___ Task material

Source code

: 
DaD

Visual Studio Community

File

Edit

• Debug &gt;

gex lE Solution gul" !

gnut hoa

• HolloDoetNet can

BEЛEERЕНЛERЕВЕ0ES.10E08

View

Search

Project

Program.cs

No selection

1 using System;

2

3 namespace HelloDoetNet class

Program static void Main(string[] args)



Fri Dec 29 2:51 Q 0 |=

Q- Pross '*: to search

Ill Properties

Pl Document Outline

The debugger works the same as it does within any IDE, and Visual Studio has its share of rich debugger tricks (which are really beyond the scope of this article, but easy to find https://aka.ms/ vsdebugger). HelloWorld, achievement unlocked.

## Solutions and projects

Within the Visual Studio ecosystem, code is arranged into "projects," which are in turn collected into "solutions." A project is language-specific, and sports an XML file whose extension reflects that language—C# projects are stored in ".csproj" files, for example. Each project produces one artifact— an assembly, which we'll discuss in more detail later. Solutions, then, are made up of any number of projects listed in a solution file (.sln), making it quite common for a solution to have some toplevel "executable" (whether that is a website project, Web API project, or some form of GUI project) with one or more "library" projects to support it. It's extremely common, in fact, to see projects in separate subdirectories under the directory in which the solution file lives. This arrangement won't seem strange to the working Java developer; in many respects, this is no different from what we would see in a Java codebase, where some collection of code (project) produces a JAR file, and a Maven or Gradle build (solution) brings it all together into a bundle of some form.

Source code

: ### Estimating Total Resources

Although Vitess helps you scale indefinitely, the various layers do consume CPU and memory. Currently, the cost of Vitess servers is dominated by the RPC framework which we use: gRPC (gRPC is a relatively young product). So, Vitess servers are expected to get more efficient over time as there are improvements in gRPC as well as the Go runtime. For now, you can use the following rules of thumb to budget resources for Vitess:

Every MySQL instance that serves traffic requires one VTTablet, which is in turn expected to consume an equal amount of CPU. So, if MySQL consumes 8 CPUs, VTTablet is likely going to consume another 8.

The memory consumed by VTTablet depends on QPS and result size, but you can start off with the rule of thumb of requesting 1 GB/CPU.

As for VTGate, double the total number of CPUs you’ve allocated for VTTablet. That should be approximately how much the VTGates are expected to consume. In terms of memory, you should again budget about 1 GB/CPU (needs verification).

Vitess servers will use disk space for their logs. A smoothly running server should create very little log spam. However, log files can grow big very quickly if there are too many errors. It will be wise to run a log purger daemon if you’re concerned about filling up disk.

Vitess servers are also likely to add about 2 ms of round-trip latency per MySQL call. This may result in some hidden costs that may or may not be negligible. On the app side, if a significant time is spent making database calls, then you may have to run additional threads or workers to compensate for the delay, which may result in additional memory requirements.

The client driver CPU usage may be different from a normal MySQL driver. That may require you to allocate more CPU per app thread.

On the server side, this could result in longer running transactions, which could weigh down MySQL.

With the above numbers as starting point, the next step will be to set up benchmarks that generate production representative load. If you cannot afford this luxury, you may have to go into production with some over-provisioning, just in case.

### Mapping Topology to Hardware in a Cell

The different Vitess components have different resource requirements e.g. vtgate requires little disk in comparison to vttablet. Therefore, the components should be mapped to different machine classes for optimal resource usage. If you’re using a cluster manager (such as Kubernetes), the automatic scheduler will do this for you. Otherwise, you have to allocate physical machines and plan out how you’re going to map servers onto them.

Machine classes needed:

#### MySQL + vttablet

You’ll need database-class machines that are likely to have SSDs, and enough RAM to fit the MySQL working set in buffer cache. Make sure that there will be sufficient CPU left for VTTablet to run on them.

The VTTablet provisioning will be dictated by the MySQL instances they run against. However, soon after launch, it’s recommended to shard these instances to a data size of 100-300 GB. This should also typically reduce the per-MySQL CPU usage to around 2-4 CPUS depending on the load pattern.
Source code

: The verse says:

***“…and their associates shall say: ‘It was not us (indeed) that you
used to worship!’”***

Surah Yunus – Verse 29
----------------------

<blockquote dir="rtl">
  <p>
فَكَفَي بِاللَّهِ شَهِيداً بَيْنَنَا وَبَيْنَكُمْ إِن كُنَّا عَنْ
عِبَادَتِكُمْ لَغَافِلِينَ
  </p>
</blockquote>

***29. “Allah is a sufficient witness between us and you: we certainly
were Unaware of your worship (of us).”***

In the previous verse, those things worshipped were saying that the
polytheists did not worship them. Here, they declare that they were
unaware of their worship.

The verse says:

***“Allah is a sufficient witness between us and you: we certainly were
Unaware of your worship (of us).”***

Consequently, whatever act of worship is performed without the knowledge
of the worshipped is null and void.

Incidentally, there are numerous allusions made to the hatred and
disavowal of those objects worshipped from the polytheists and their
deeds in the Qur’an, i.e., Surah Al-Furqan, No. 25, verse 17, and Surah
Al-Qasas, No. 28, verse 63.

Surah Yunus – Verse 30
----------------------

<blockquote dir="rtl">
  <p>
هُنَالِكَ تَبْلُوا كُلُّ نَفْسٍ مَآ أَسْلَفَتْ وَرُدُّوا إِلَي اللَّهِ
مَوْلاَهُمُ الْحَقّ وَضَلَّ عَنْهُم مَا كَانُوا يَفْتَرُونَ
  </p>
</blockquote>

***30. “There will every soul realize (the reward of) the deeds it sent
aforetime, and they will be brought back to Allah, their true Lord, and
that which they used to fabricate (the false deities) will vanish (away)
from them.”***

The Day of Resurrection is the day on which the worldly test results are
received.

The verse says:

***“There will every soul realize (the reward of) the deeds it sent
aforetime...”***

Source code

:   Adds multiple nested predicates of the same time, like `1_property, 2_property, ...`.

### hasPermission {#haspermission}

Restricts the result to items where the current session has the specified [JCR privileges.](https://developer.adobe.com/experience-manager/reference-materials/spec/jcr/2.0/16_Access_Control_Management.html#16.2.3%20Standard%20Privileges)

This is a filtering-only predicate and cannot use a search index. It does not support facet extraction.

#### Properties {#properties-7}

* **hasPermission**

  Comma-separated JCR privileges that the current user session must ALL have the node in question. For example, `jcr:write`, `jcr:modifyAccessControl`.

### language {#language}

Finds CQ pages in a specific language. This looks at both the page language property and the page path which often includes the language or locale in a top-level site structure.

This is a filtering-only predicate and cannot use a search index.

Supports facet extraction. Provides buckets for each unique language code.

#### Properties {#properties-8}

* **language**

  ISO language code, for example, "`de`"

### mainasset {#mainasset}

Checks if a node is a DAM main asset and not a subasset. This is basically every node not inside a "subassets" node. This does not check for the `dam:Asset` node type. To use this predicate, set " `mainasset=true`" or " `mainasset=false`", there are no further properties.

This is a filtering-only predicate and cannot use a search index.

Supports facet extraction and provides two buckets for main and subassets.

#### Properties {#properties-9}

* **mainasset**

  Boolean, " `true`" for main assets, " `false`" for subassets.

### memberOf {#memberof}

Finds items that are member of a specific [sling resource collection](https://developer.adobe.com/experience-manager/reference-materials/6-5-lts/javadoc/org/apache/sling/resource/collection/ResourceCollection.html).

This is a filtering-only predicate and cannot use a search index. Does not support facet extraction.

______

- [Task to carry out]:
Rewrite every line of the listing as a JSON list of strings, one string per line, leaving out blank lines.

- [Result of this exercise]:
[
  "Source code",
  ": ",
  "DaD",
  "Visual Studio Community",
  "File",
  "Edit",
  "• Debug &gt;",
  "gex lE Solution gul\" !",
  "gnut hoa",
  "• HolloDoetNet can",
  "BEЛEERЕНЛERЕВЕ0ES.10E08",
  "View",
  "Search",
  "Project",
  "Program.cs",
  "No selection",
  "1 using System;",
  "2",
  "3 namespace HelloDoetNet class",
  "Program static void Main(string[] args)",
  "Fri Dec 29 2:51 Q 0 |=",
  "Q- Pross '*: to search",
  "Ill Properties",
  "Pl Document Outline",
  "The debugger works the same as it does within any IDE, and Visual Studio has its share of rich debugger tricks (which are really beyond the scope of this article, but easy to find https://aka.ms/ vsdebugger). HelloWorld, achievement unlocked.",
  "## Solutions and projects",
  "Within the Visual Studio ecosystem, code is arranged into \"projects,\" which are in turn collected into \"solutions.\" A project is language-specific, and sports an XML file whose extension reflects that language—C# projects are stored in \".csproj\" files, for example. Each project produces one artifact— an assembly, which we'll discuss in more detail later. Solutions, then, are made up of any number of projects listed in a solution file (.sln), making it quite common for a solution to have some toplevel \"executable\" (whether that is a website project, Web API project, or some form of GUI project) with one or more \"library\" projects to support it. It's extremely common, in fact, to see projects in separate subdirectories under the directory in which the solution file lives. This arrangement won't seem strange to the working Java developer; in many respects, this is no different from what we would see in a Java codebase, where some collection of code (project) produces a JAR file, and a Maven or Gradle build (solution) brings it all together into a bundle of some form.",
  "Source code",
  ": ### Estimating Total Resources",
  "Although Vitess helps you scale indefinitely, the various layers do consume CPU and memory. Currently, the cost of Vitess servers is dominated by the RPC framework which we use: gRPC (gRPC is a relatively young product). So, Vitess servers are expected to get more efficient over time as there are improvements in gRPC as well as the Go runtime. For now, you can use the following rules of thumb to budget resources for Vitess:",
  "Every MySQL instance that serves traffic requires one VTTablet, which is in turn expected to consume an equal amount of CPU. So, if MySQL consumes 8 CPUs, VTTablet is likely going to consume another 8.",
  "The memory consumed by VTTablet depends on QPS and result size, but you can start off with the rule of thumb of requesting 1 GB/CPU.",
  "As for VTGate, double the total number of CPUs you’ve allocated for VTTablet. That should be approximately how much the VTGates are expected to consume. In terms of memory, you should again budget about 1 GB/CPU (needs verification).",
  "Vitess servers will use disk space for their logs. A smoothly running server should create very little log spam. However, log files can grow big very quickly if there are too many errors. It will be wise to run a log purger daemon if you’re concerned about filling up disk.",
  "Vitess servers are also likely to add about 2 ms of round-trip latency per MySQL call. This may result in some hidden costs that may or may not be negligible. On the app side, if a significant time is spent making database calls, then you may have to run additional threads or workers to compensate for the delay, which may result in additional memory requirements.",
  "The client driver CPU usage may be different from a normal MySQL driver. That may require you to allocate more CPU per app thread.",
  "On the server side, this could result in longer running transactions, which could weigh down MySQL.",
  "With the above numbers as starting point, the next step will be to set up benchmarks that generate production representative load. If you cannot afford this luxury, you may have to go into production with some over-provisioning, just in case.",
  "### Mapping Topology to Hardware in a Cell",
  "The different Vitess components have different resource requirements e.g. vtgate requires little disk in comparison to vttablet. Therefore, the components should be mapped to different machine classes for optimal resource usage. If you’re using a cluster manager (such as Kubernetes), the automatic scheduler will do this for you. Otherwise, you have to allocate physical machines and plan out how you’re going to map servers onto them.",
  "Machine classes needed:",
  "#### MySQL + vttablet",
  "You’ll need database-class machines that are likely to have SSDs, and enough RAM to fit the MySQL working set in buffer cache. Make sure that there will be sufficient CPU left for VTTablet to run on them.",
  "The VTTablet provisioning will be dictated by the MySQL instances they run against. However, soon after launch, it’s recommended to shard these instances to a data size of 100-300 GB. This should also typically reduce the per-MySQL CPU usage to around 2-4 CPUS depending on the load pattern.",
  "Source code",
  ": The verse says:",
  "***“…and their associates shall say: ‘It was not us (indeed) that you",
  "used to worship!’”***",
  "Surah Yunus – Verse 29",
  "----------------------",
  "<blockquote dir=\"rtl\">",
  "  <p>",
  "فَكَفَي بِاللَّهِ شَهِيداً بَيْنَنَا وَبَيْنَكُمْ إِن كُنَّا عَنْ",
  "عِبَادَتِكُمْ لَغَافِلِينَ",
  "  </p>",
  "</blockquote>",
  "***29. “Allah is a sufficient witness between us and you: we certainly",
  "were Unaware of your worship (of us).”***",
  "In the previous verse, those things worshipped were saying that the",
  "polytheists did not worship them. Here, they declare that they were",
  "unaware of their worship.",
  "The verse says:",
  "***“Allah is a sufficient witness between us and you: we certainly were",
  "Unaware of your worship (of us).”***",
  "Consequently, whatever act of worship is performed without the knowledge",
  "of the worshipped is null and void.",
  "Incidentally, there are numerous allusions made to the hatred and",
  "disavowal of those objects worshipped from the polytheists and their",
  "deeds in the Qur’an, i.e., Surah Al-Furqan, No. 25, verse 17, and Surah",
  "Al-Qasas, No. 28, verse 63.",
  "Surah Yunus – Verse 30",
  "----------------------",
  "<blockquote dir=\"rtl\">",
  "  <p>",
  "هُنَالِكَ تَبْلُوا كُلُّ نَفْسٍ مَآ أَسْلَفَتْ وَرُدُّوا إِلَي اللَّهِ",
  "مَوْلاَهُمُ الْحَقّ وَضَلَّ عَنْهُم مَا كَانُوا يَفْتَرُونَ",
  "  </p>",
  "</blockquote>",
  "***30. “There will every soul realize (the reward of) the deeds it sent",
  "aforetime, and they will be brought back to Allah, their true Lord, and",
  "that which they used to fabricate (the false deities) will vanish (away)",
  "from them.”***",
  "The Day of Resurrection is the day on which the worldly test results are",
  "received.",
  "The verse says:",
  "***“There will every soul realize (the reward of) the deeds it sent",
  "aforetime...”***",
  "Source code",
  ":   Adds multiple nested predicates of the same time, like `1_property, 2_property, ...`.",
  "### hasPermission {#haspermission}",
  "Restricts the result to items where the current session has the specified [JCR privileges.](https://developer.adobe.com/experience-manager/reference-materials/spec/jcr/2.0/16_Access_Control_Management.html#16.2.3%20Standard%20Privileges)",
  "This is a filtering-only predicate and cannot use a search index. It does not support facet extraction.",
  "#### Properties {#properties-7}",
  "* **hasPermission**",
  "  Comma-separated JCR privileges that the current user session must ALL have the node in question. For example, `jcr:write`, `jcr:modifyAccessControl`.",
  "### language {#language}",
  "Finds CQ pages in a specific language. This looks at both the page language property and the page path which often includes the language or locale in a top-level site structure.",
  "This is a filtering-only predicate and cannot use a search index.",
  "Supports facet extraction. Provides buckets for each unique language code.",
  "#### Properties {#properties-8}",
  "* **language**",
  "  ISO language code, for example, \"`de`\"",
  "### mainasset {#mainasset}",
  "Checks if a node is a DAM main asset and not a subasset. This is basically every node not inside a \"subassets\" node. This does not check for the `dam:Asset` node type. To use this predicate, set \" `mainasset=true`\" or \" `mainasset=false`\", there are no further properties.",
  "This is a filtering-only predicate and cannot use a search index.",
  "Supports facet extraction and provides two buckets for main and subassets.",
  "#### Properties {#properties-9}",
  "* **mainasset**",
  "  Boolean, \" `true`\" for main assets, \" `false`\" for subassets.",
  "### memberOf {#memberof}",
  "Finds items that are member of a specific [sling resource collection](https://developer.adobe.com/experience-manager/reference-materials/6-5-lts/javadoc/org/apache/sling/resource/collection/ResourceCollection.html).",
  "This is a filtering-only predicate and cannot use a search index. Does not support facet extraction."
]